*Instructions to follow:* Line count for "Bachelor": give the number of lines in the records below that hold it, and nothing else.

*Data provided:*
┄┄┄┄┄┄

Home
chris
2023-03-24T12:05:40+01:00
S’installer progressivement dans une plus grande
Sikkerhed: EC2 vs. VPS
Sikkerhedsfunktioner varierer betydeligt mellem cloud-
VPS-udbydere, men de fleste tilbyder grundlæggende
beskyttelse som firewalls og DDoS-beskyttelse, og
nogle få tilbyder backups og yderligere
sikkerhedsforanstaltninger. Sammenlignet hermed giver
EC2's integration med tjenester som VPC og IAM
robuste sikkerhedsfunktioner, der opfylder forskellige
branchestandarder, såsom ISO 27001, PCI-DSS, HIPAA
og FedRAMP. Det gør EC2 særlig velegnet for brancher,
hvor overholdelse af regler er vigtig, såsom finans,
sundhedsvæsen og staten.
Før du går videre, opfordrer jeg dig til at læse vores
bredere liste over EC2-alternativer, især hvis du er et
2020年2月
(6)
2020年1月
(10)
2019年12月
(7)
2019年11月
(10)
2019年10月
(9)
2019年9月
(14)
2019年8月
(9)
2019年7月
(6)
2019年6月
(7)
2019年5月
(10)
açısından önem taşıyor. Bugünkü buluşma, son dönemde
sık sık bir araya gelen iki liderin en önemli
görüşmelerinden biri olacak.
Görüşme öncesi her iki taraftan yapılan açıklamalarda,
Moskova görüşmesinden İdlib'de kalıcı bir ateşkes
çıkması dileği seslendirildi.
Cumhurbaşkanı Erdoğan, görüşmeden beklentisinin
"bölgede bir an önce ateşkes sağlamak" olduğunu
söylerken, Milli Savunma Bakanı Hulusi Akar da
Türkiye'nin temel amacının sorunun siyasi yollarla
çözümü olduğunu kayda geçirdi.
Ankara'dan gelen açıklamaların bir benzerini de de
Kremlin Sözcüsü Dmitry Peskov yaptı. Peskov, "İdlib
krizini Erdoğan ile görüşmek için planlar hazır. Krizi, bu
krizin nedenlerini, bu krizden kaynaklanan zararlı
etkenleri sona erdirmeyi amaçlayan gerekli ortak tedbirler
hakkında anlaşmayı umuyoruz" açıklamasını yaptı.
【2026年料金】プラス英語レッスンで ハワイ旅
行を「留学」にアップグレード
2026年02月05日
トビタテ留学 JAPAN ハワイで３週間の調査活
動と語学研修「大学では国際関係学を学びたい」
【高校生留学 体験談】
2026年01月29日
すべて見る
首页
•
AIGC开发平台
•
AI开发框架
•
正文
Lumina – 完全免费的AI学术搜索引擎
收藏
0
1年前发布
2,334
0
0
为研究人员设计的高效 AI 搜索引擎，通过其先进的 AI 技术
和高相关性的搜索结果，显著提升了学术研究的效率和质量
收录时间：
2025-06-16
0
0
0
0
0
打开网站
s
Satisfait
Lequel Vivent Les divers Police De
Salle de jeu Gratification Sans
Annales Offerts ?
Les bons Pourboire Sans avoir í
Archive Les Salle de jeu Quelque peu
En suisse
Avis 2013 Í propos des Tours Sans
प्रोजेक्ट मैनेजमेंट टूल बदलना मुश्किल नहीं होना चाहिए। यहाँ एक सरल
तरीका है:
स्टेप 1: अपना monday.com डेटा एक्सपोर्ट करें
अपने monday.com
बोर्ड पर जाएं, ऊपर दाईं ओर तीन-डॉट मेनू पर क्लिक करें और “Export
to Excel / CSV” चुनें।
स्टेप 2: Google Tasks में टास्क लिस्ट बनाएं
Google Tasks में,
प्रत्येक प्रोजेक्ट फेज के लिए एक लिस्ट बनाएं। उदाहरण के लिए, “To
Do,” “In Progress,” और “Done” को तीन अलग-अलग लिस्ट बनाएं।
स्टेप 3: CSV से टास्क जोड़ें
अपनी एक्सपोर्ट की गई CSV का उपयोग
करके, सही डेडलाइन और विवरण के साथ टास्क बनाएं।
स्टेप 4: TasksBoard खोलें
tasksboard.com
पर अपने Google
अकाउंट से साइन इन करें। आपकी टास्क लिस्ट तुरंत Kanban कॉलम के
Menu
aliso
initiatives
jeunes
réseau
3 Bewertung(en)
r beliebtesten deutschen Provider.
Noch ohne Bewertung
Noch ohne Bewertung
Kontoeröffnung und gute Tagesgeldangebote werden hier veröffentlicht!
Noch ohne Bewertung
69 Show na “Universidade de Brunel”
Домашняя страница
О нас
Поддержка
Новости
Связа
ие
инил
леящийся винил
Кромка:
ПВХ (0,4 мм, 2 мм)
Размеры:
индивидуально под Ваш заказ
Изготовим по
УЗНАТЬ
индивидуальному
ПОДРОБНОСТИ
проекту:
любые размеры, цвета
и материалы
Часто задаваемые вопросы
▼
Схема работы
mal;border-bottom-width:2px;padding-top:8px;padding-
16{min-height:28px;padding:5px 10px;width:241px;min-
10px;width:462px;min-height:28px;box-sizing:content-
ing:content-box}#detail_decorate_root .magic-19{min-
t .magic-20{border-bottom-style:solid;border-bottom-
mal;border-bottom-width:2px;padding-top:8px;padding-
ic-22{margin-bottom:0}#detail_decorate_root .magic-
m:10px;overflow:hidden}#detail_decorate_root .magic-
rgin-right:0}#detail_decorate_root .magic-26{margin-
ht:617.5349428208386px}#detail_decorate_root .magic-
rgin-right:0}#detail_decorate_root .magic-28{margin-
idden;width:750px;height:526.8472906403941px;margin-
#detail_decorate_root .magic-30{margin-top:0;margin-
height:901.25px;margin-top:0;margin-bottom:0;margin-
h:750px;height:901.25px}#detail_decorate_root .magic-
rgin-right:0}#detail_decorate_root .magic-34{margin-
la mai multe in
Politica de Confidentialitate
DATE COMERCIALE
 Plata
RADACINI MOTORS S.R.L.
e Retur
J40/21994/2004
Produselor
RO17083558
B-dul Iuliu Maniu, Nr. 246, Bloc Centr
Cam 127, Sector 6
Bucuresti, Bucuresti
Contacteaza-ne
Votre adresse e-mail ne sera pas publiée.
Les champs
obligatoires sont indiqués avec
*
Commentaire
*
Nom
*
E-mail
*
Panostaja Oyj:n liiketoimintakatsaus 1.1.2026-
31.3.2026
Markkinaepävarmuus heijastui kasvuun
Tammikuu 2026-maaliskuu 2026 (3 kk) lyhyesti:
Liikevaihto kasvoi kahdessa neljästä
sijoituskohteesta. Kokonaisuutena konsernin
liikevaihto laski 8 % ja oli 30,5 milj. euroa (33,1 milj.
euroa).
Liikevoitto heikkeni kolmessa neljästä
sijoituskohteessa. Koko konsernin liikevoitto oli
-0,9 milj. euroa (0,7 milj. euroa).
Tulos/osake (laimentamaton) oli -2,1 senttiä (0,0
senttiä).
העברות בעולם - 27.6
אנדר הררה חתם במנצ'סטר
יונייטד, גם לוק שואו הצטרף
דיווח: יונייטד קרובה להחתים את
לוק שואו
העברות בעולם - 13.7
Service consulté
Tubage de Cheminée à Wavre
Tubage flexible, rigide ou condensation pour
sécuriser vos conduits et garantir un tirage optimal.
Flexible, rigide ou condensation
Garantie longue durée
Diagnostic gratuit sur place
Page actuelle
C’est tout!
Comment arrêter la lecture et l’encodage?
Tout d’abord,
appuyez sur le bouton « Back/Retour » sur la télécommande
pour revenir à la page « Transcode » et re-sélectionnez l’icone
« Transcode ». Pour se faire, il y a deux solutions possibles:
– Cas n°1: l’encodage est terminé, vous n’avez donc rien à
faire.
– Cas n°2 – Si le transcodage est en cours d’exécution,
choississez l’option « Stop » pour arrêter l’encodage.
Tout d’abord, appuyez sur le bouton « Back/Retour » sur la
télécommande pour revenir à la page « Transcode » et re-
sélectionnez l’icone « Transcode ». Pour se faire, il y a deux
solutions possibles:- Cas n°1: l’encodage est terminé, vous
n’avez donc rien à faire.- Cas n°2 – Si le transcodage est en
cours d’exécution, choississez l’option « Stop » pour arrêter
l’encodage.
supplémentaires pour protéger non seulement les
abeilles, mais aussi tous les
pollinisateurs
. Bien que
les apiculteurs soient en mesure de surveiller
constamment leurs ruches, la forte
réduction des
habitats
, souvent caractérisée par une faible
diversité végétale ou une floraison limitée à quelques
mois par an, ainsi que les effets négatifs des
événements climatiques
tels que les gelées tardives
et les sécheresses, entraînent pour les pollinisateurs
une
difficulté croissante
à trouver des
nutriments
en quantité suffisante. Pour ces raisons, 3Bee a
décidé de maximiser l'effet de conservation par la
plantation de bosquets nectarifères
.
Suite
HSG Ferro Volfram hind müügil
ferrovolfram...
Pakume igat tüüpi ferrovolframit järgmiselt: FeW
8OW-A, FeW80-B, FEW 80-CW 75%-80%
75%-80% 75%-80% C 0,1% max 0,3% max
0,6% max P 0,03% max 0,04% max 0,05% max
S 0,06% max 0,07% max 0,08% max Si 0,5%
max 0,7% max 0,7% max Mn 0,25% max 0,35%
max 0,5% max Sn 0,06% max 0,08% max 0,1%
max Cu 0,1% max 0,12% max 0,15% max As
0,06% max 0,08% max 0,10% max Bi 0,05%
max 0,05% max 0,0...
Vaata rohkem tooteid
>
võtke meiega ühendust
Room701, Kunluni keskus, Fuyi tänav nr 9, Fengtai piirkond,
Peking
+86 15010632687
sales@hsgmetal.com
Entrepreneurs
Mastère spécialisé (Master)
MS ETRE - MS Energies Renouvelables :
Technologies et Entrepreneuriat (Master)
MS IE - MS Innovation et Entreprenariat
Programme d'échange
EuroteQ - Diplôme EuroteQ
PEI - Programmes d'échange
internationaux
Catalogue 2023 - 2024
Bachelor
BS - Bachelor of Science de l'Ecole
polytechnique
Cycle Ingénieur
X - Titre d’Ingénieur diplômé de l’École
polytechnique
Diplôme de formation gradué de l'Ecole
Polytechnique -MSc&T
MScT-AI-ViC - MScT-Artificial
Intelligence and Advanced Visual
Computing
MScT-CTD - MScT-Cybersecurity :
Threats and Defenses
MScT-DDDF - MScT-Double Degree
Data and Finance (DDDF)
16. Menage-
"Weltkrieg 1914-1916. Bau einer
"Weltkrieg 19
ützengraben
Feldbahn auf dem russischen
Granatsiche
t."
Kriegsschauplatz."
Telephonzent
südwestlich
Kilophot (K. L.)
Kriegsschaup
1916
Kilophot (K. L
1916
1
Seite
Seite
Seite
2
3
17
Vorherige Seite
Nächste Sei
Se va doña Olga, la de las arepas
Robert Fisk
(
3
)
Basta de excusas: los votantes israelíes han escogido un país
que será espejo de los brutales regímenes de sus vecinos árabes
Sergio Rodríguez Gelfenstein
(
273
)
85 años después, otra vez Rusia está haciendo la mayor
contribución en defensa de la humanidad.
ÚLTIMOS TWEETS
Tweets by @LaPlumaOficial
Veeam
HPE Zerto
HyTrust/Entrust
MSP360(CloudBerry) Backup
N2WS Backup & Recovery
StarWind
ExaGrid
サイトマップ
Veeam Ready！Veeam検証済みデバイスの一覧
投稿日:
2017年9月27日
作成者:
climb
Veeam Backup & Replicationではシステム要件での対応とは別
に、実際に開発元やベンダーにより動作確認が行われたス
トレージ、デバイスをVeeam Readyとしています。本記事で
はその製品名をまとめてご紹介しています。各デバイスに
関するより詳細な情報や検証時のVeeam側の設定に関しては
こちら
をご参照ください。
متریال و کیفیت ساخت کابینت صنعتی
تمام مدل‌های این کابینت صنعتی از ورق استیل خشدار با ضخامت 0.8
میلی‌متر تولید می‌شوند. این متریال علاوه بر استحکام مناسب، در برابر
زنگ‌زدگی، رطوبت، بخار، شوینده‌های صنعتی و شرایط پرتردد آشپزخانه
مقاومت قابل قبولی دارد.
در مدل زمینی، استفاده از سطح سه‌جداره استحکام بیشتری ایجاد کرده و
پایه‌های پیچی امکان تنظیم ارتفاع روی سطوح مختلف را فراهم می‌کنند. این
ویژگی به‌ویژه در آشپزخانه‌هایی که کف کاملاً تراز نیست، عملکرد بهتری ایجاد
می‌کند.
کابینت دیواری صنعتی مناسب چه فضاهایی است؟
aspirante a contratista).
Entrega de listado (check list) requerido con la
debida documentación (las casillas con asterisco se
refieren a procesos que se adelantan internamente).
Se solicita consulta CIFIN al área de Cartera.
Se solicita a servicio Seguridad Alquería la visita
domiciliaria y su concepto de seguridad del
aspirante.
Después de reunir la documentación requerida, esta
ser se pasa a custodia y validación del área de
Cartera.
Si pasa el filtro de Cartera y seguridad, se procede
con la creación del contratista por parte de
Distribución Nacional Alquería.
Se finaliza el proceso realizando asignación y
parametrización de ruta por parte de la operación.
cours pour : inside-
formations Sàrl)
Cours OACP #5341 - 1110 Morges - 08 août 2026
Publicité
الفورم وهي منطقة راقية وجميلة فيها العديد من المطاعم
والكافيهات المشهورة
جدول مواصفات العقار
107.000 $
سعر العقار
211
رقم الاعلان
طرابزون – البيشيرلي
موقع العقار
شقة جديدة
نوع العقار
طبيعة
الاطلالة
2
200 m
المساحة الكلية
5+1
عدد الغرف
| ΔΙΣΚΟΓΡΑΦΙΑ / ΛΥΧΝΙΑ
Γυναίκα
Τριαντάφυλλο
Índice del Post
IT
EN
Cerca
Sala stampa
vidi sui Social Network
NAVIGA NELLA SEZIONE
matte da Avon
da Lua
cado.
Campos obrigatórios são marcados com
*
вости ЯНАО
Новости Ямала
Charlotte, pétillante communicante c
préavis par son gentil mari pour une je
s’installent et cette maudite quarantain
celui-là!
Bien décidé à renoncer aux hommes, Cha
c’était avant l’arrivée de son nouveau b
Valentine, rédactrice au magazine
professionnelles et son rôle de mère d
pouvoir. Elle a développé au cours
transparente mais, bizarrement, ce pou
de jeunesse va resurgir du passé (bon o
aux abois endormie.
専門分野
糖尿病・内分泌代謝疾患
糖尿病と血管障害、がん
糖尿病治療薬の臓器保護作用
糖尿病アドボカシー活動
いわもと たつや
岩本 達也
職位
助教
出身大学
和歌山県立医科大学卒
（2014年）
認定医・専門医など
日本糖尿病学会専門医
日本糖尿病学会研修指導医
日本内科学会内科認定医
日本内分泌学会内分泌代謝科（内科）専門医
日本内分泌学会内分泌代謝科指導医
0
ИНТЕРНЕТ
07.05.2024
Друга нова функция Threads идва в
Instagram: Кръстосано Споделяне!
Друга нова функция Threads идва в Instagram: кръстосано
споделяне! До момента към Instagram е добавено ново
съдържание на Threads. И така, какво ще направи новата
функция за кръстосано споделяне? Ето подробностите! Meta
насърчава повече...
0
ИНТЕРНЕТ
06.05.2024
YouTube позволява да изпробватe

┄┄┄┄┄┄

*Final answer:* 2